There is a line containing "增值电信业务经营许可证：沪B2-20180571" in the entries below. Repeat that line and every line after it exactly, and nothing more.

Data section:
——
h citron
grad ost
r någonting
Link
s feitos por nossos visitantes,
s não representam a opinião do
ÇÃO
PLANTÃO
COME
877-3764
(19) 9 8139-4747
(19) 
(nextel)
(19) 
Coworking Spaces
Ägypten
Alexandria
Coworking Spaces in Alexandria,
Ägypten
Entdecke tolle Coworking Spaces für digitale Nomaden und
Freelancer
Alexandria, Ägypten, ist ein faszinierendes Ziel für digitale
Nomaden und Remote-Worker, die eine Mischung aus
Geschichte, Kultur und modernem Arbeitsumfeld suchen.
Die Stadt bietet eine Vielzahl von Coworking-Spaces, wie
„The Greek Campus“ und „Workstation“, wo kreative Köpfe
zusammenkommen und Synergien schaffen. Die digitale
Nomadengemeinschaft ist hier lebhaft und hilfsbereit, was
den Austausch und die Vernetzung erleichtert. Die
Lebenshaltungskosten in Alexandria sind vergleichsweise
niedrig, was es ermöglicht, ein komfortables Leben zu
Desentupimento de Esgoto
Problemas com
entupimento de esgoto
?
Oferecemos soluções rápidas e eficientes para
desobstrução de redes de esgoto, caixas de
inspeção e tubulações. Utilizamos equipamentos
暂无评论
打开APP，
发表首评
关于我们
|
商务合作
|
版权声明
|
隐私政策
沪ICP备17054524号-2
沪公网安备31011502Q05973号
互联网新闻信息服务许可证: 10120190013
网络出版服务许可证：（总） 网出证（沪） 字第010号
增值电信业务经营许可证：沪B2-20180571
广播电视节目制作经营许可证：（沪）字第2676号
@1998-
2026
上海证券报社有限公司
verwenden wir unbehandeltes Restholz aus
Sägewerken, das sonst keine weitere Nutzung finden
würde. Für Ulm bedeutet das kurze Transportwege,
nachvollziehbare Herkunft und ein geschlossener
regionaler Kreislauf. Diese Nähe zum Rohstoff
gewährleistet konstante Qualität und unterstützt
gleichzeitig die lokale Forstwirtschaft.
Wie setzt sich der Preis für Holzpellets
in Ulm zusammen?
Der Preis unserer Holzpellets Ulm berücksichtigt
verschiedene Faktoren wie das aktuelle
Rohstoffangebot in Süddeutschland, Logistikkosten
——
Task solution:
增值电信业务经营许可证：沪B2-20180571
广播电视节目制作经营许可证：（沪）字第2676号
@1998-
2026
上海证券报社有限公司
verwenden wir unbehandeltes Restholz aus
Sägewerken, das sonst keine weitere Nutzung finden
würde. Für Ulm bedeutet das kurze Transportwege,
nachvollziehbare Herkunft und ein geschlossener
regionaler Kreislauf. Diese Nähe zum Rohstoff
gewährleistet konstante Qualität und unterstützt
gleichzeitig die lokale Forstwirtschaft.
Wie setzt sich der Preis für Holzpellets
in Ulm zusammen?
Der Preis unserer Holzpellets Ulm berücksichtigt
verschiedene Faktoren wie das aktuelle
Rohstoffangebot in Süddeutschland, Logistikkosten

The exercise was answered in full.